* Problem to solve:
Write out the whole listing exactly as it stands.
___ Extracted entries ___
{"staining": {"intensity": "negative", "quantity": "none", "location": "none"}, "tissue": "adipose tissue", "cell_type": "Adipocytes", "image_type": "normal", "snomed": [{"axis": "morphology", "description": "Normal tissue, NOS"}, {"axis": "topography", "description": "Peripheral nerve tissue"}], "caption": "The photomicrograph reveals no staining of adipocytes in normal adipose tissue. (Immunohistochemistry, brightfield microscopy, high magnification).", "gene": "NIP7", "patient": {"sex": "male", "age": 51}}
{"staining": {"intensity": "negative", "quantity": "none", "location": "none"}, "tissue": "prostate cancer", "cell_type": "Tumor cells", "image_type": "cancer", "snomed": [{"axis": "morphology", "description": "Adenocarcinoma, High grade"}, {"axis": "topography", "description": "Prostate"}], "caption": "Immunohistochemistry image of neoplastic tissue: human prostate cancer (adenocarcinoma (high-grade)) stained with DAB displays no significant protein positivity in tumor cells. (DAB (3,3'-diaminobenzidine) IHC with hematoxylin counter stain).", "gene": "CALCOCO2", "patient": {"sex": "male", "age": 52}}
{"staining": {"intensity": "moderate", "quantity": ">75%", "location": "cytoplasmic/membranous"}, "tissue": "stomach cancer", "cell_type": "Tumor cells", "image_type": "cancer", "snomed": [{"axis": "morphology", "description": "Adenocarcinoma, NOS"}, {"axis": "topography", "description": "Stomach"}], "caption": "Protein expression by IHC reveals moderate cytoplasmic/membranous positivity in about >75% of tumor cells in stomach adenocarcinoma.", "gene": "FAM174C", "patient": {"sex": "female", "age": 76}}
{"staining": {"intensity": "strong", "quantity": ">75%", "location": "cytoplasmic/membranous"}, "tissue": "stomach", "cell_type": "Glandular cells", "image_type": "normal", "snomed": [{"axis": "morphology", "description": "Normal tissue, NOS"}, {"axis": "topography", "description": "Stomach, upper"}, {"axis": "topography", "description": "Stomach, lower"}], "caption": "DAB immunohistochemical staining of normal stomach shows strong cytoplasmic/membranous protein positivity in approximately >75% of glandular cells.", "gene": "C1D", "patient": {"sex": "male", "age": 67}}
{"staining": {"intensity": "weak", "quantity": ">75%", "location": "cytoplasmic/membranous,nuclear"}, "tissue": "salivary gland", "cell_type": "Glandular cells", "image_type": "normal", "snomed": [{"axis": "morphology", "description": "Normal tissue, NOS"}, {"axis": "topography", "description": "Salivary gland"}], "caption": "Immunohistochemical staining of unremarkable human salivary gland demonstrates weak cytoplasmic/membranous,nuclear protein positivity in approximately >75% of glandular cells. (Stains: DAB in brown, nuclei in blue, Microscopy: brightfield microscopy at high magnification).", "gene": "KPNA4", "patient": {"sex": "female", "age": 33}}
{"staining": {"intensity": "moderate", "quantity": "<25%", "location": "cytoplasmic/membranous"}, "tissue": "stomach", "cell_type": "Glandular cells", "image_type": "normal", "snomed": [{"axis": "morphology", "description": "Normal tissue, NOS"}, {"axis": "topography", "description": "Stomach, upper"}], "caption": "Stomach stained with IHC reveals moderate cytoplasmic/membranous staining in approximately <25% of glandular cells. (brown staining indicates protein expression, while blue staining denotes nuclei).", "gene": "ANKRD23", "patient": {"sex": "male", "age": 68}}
___
* Result:
{"staining": {"intensity": "negative", "quantity": "none", "location": "none"}, "tissue": "adipose tissue", "cell_type": "Adipocytes", "image_type": "normal", "snomed": [{"axis": "morphology", "description": "Normal tissue, NOS"}, {"axis": "topography", "description": "Peripheral nerve tissue"}], "caption": "The photomicrograph reveals no staining of adipocytes in normal adipose tissue. (Immunohistochemistry, brightfield microscopy, high magnification).", "gene": "NIP7", "patient": {"sex": "male", "age": 51}}
{"staining": {"intensity": "negative", "quantity": "none", "location": "none"}, "tissue": "prostate cancer", "cell_type": "Tumor cells", "image_type": "cancer", "snomed": [{"axis": "morphology", "description": "Adenocarcinoma, High grade"}, {"axis": "topography", "description": "Prostate"}], "caption": "Immunohistochemistry image of neoplastic tissue: human prostate cancer (adenocarcinoma (high-grade)) stained with DAB displays no significant protein positivity in tumor cells. (DAB (3,3'-diaminobenzidine) IHC with hematoxylin counter stain).", "gene": "CALCOCO2", "patient": {"sex": "male", "age": 52}}
{"staining": {"intensity": "moderate", "quantity": ">75%", "location": "cytoplasmic/membranous"}, "tissue": "stomach cancer", "cell_type": "Tumor cells", "image_type": "cancer", "snomed": [{"axis": "morphology", "description": "Adenocarcinoma, NOS"}, {"axis": "topography", "description": "Stomach"}], "caption": "Protein expression by IHC reveals moderate cytoplasmic/membranous positivity in about >75% of tumor cells in stomach adenocarcinoma.", "gene": "FAM174C", "patient": {"sex": "female", "age": 76}}
{"staining": {"intensity": "strong", "quantity": ">75%", "location": "cytoplasmic/membranous"}, "tissue": "stomach", "cell_type": "Glandular cells", "image_type": "normal", "snomed": [{"axis": "morphology", "description": "Normal tissue, NOS"}, {"axis": "topography", "description": "Stomach, upper"}, {"axis": "topography", "description": "Stomach, lower"}], "caption": "DAB immunohistochemical staining of normal stomach shows strong cytoplasmic/membranous protein positivity in approximately >75% of glandular cells.", "gene": "C1D", "patient": {"sex": "male", "age": 67}}
{"staining": {"intensity": "weak", "quantity": ">75%", "location": "cytoplasmic/membranous,nuclear"}, "tissue": "salivary gland", "cell_type": "Glandular cells", "image_type": "normal", "snomed": [{"axis": "morphology", "description": "Normal tissue, NOS"}, {"axis": "topography", "description": "Salivary gland"}], "caption": "Immunohistochemical staining of unremarkable human salivary gland demonstrates weak cytoplasmic/membranous,nuclear protein positivity in approximately >75% of glandular cells. (Stains: DAB in brown, nuclei in blue, Microscopy: brightfield microscopy at high magnification).", "gene": "KPNA4", "patient": {"sex": "female", "age": 33}}
{"staining": {"intensity": "moderate", "quantity": "<25%", "location": "cytoplasmic/membranous"}, "tissue": "stomach", "cell_type": "Glandular cells", "image_type": "normal", "snomed": [{"axis": "morphology", "description": "Normal tissue, NOS"}, {"axis": "topography", "description": "Stomach, upper"}], "caption": "Stomach stained with IHC reveals moderate cytoplasmic/membranous staining in approximately <25% of glandular cells. (brown staining indicates protein expression, while blue staining denotes nuclei).", "gene": "ANKRD23", "patient": {"sex": "male", "age": 68}}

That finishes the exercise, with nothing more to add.